We hope that the essays compiled in this publication will add to these efforts. They were adapted from statements and presentations given by their authors at the Salzburg Trilogue conferences in 2011 and 2012, hosted by the Bertelsmann Stiftung and the Austrian Ministry for European and International Affairs.² Most of them have been previously published at the online magazine The Globalist (www.theglobalist.com/salzburg-trilogue/index.shtml). All essays present the opinions of the respective authors. They do not necessarily reflect the views of the Bertelsmann Stiftung or The Globalist. The editors wish to express their gratitude to the distinguished authors who contributed to this book as well as to all participants of the Salzburg Trilogue for their comments and insights and hope that the results are both enlightening and challenging and will make for a robust debate on our common future.

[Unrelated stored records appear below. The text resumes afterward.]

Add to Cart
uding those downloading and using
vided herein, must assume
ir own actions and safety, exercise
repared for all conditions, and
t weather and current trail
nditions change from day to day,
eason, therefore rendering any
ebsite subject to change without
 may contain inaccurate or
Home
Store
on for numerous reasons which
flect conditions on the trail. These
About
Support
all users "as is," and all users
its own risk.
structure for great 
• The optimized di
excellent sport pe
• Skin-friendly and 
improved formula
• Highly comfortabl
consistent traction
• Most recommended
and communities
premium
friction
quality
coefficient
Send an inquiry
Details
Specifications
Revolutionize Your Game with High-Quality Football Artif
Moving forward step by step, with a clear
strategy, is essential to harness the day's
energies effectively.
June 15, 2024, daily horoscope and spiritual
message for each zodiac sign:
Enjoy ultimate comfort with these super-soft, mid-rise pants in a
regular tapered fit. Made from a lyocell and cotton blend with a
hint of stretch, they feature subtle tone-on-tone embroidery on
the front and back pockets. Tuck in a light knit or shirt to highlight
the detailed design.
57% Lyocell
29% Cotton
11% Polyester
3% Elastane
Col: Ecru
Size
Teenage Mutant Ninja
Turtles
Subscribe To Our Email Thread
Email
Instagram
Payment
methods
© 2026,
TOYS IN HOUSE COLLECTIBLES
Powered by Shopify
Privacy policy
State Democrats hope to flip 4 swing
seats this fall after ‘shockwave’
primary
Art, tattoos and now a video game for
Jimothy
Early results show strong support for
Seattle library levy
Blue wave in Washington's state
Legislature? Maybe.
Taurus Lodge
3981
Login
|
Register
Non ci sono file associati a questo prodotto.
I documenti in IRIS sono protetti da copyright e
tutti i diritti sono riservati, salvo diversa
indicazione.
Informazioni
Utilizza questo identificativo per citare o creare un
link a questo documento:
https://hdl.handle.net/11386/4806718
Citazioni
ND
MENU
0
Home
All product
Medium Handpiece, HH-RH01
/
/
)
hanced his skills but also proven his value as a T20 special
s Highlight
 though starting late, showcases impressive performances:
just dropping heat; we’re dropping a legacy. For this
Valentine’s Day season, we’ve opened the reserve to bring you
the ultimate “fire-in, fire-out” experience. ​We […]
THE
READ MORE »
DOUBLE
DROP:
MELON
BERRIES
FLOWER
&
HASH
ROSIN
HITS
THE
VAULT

1 United Nations. Report of the World Commission on Environment and Development: Our Common Future.
Geneva 1987: 54.
2 The Salzburg Trilogue facilitates international dialogue by bringing together recognized public figures and thought leaders from politics, business, civil society and the arts to consider matters of current importance. The topic in 2011 was New Foundations for the World Economy and Global Governance
and, in 2012, Tackling the Global Gordian Knot: Can economic growth be socially inclusive and environmentally sustainable?
Global Governance
Averting a Tragedy of the Global Commons
Seán Cleary
Medieval villages risked a tragedy of the commons
when farmers – individually pursuing their economic self-interest – depleted a shared natural resource by collectively overgrazing it. Seán Cleary, founder of the Future World Foundation, explains that in the hyperconnected world of today, we risk a tragedy of the global commons.
In this economically and technologically hyperconnected world, too many political challenges fall through the global institutional cracks, causing short-term harm and risking a tragedy of the global commons
– those planetary resources, like the oceans and the atmosphere, on which all human life depends.
Because the global commons are not in private or national ownership, there is a core imperative for effective global governance of the global commons. We need to change our policy and governance paradigms, so as to live successfully in the nonlinear, partly adaptive ecological systems in which we are embedded and to manage, to our collective advantage, the nonlinear socioeconomic systems we have created.
The first challenge of global governance is that almost all actors – and most governments – see the cost and benefits of every significant action differently, except in times of crisis. So, when all backs were to the wall in April 2009, just over six months after the collapse of Lehman Brothers, the leaders at the G20 summit in London were able to take a strong unified stance.
Just over a year later, in June 2010, when the sense of crisis had abated, Reuters described the Toronto Summit as sound[ing] increasingly like a line from the Frank Sinatra signature song, ‘My Way.’
By the Seoul Summit in November 2010, Nouriel Roubini and Ian Bremmer were speaking of the collapse of the G20 into the GO!
Likewise, the path from Kyoto to Copenhagen, Cancún, Durban and Doha was frustrating despite the EU’s bold policy stance, China’s domestic determination to extend its use of alternative energy, the Obama administration’s willingness to engage more constructively than previous U.S. administrations and several well-organized civil society campaigns. Few hold out great hopes for a substantive agreement at a future meeting, despite our collective efforts.